> Multi-frame change data:
= Beginning of Section =
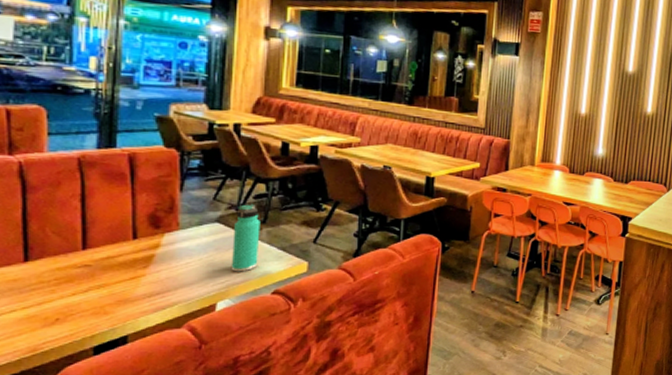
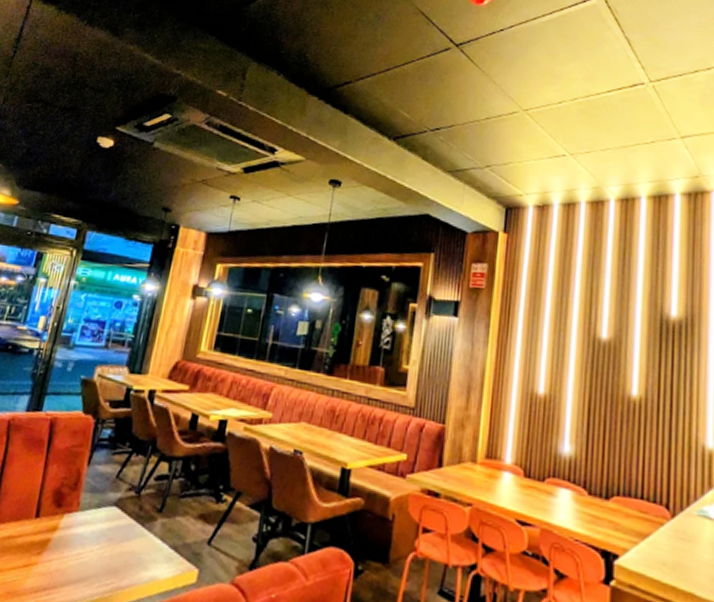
thermos bottle: present [231,204,260,272] -> none [118,486,158,574]

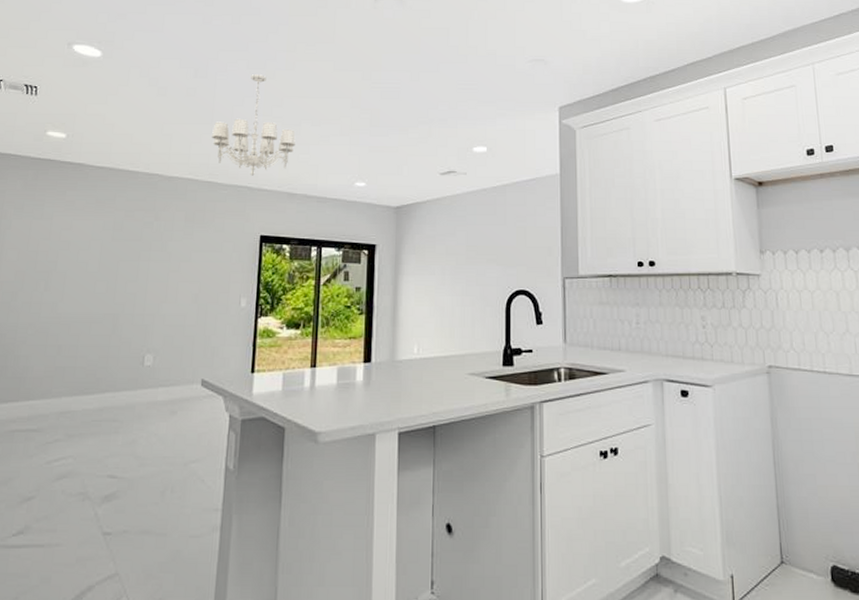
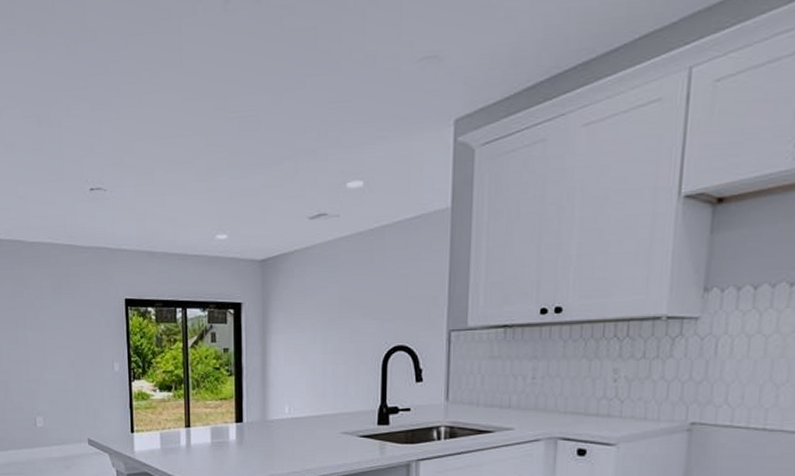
chandelier: present [212,74,296,176] -> none [65,116,150,236]

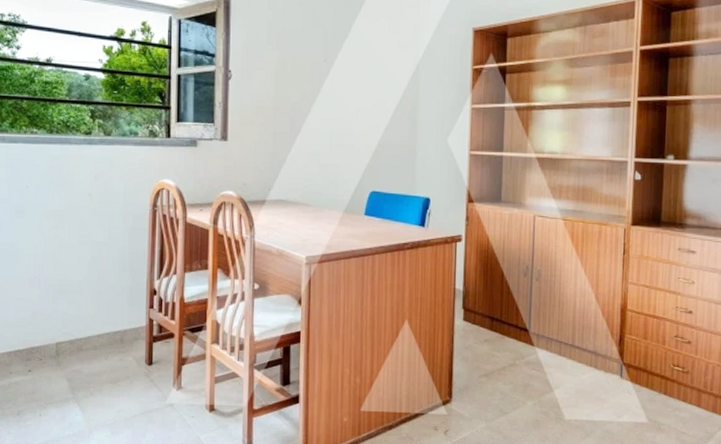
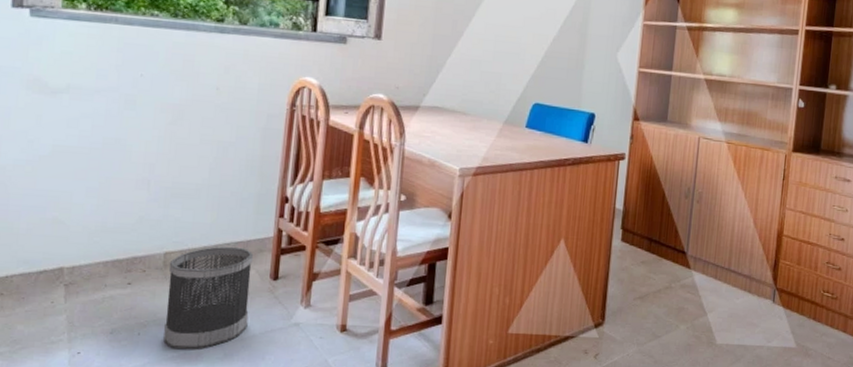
wastebasket: none [60,336,131,429] -> present [163,246,254,350]

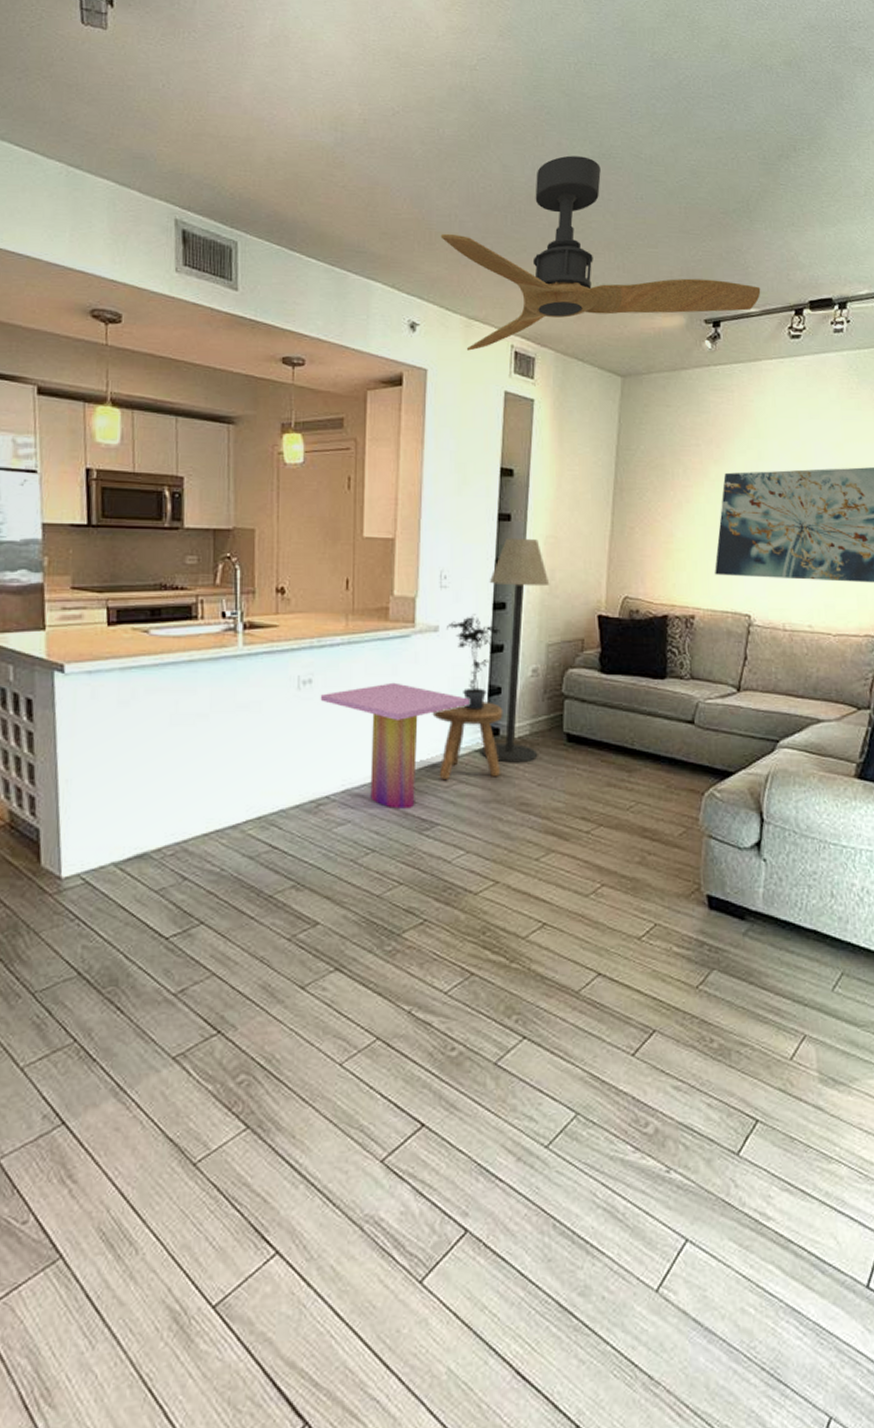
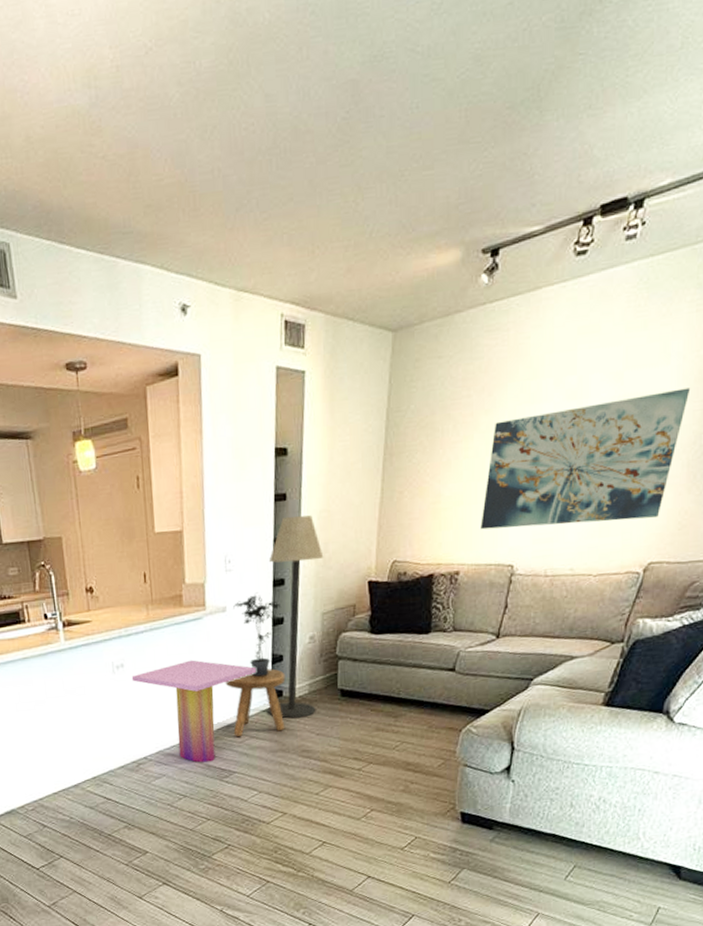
ceiling fan: present [440,155,761,351] -> none [204,64,547,327]

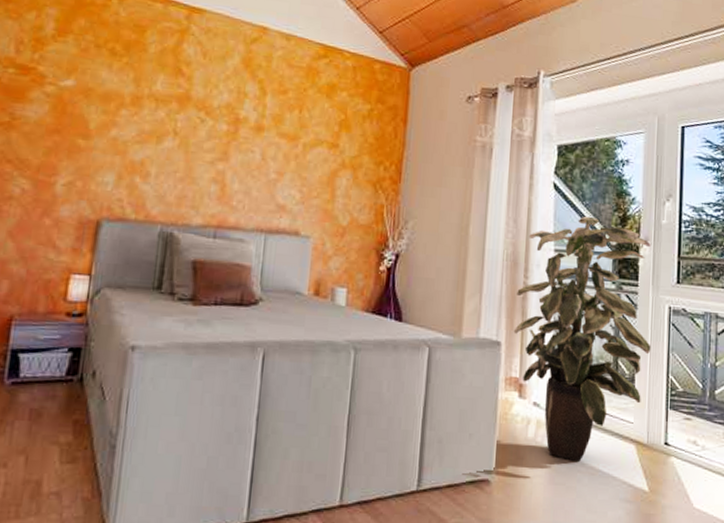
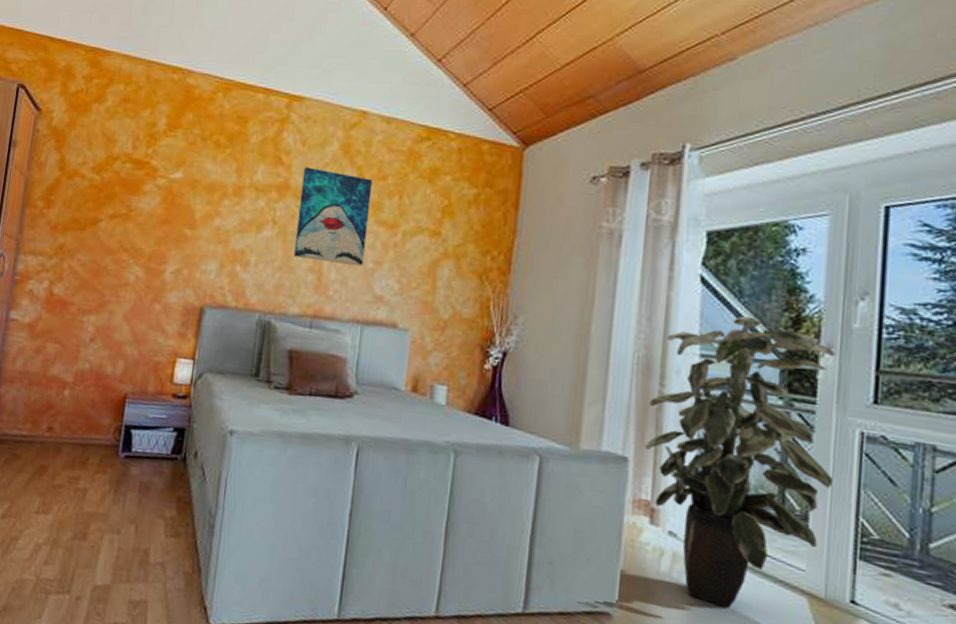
wall art: none [195,79,274,177] -> present [293,167,373,267]

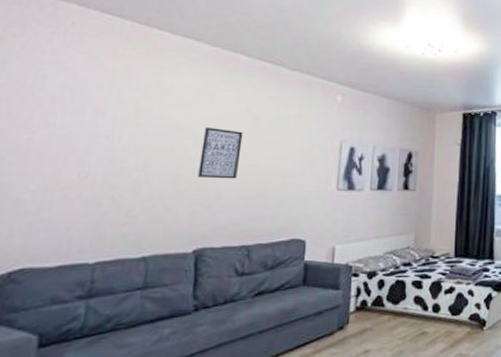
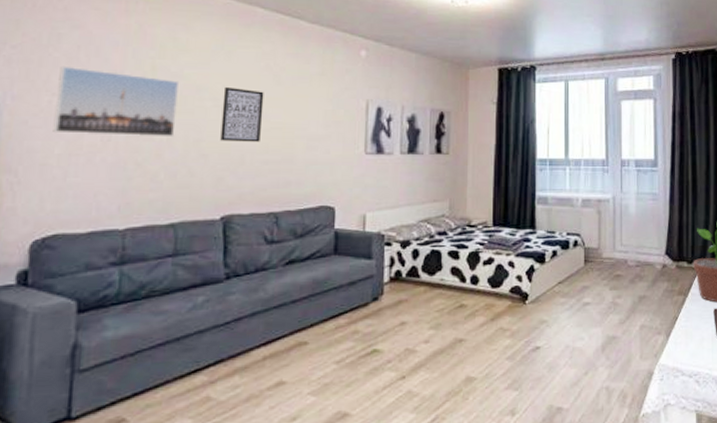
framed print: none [29,105,160,174] -> present [53,65,179,138]

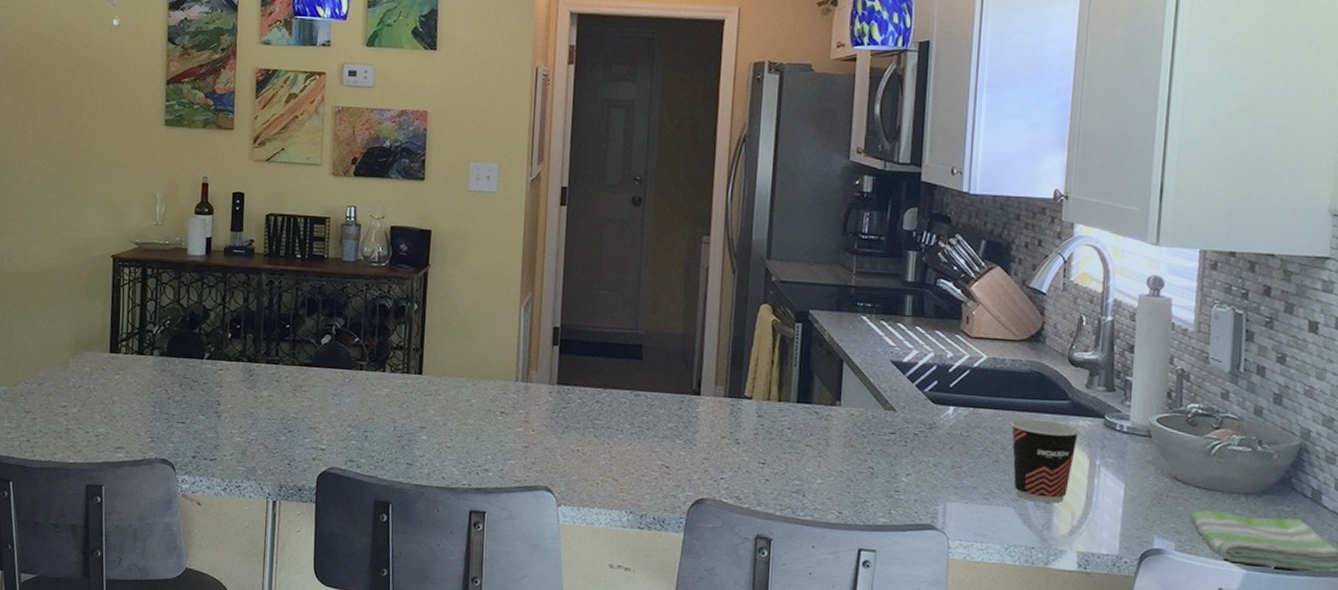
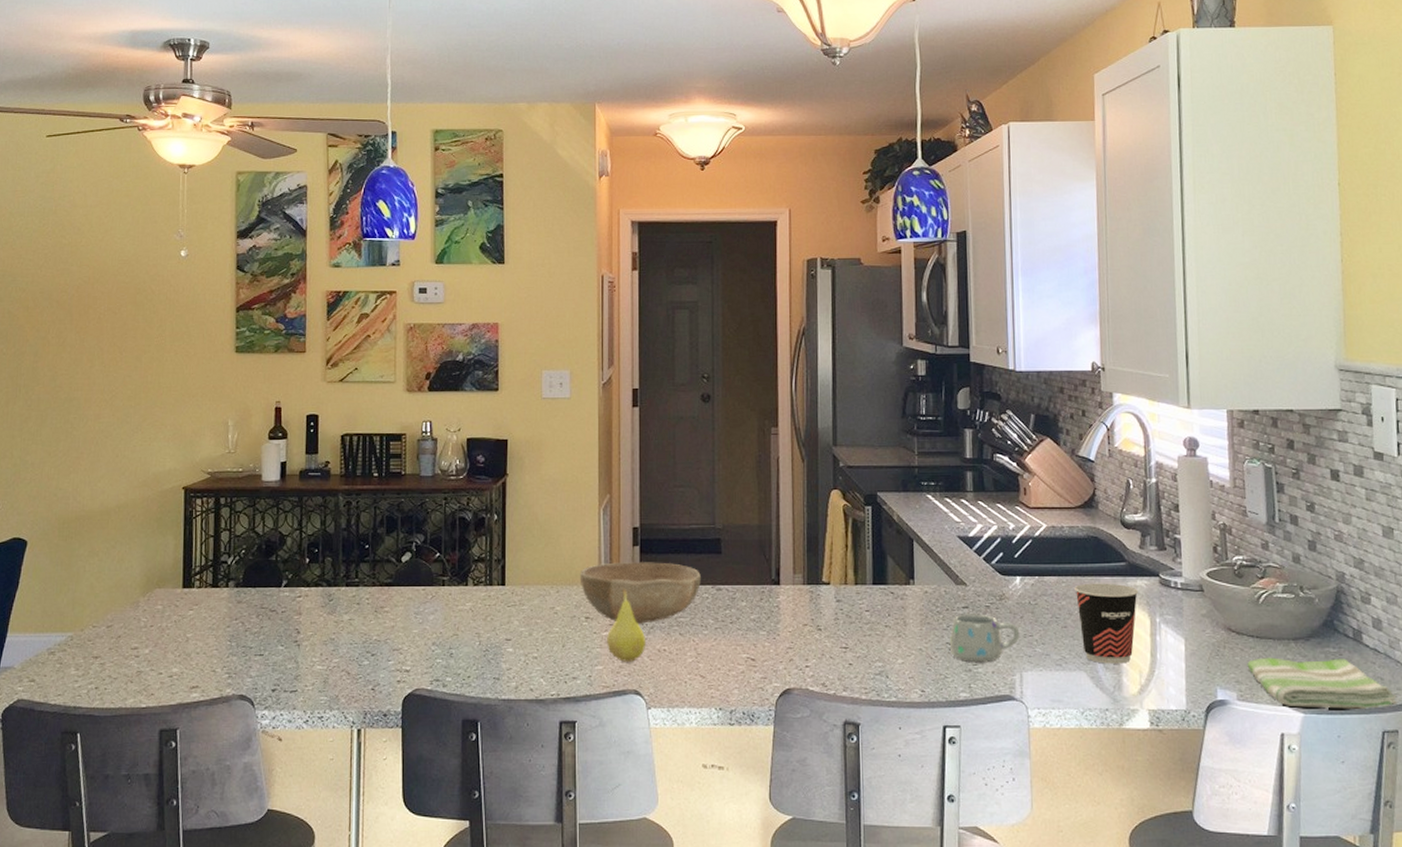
bowl: none [497,360,620,424] -> present [579,562,701,625]
fruit: none [521,387,559,459] -> present [607,589,645,662]
mug: none [873,439,948,490] -> present [950,614,1020,662]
= End of Section =
> Task item: Reproduce the data exactly, please, and omit its pictures.

> Result below:
thermos bottle: present [231,204,260,272] -> none [118,486,158,574]

chandelier: present [212,74,296,176] -> none [65,116,150,236]

wastebasket: none [60,336,131,429] -> present [163,246,254,350]

ceiling fan: present [440,155,761,351] -> none [204,64,547,327]

wall art: none [195,79,274,177] -> present [293,167,373,267]

framed print: none [29,105,160,174] -> present [53,65,179,138]

bowl: none [497,360,620,424] -> present [579,562,701,625]
fruit: none [521,387,559,459] -> present [607,589,645,662]
mug: none [873,439,948,490] -> present [950,614,1020,662]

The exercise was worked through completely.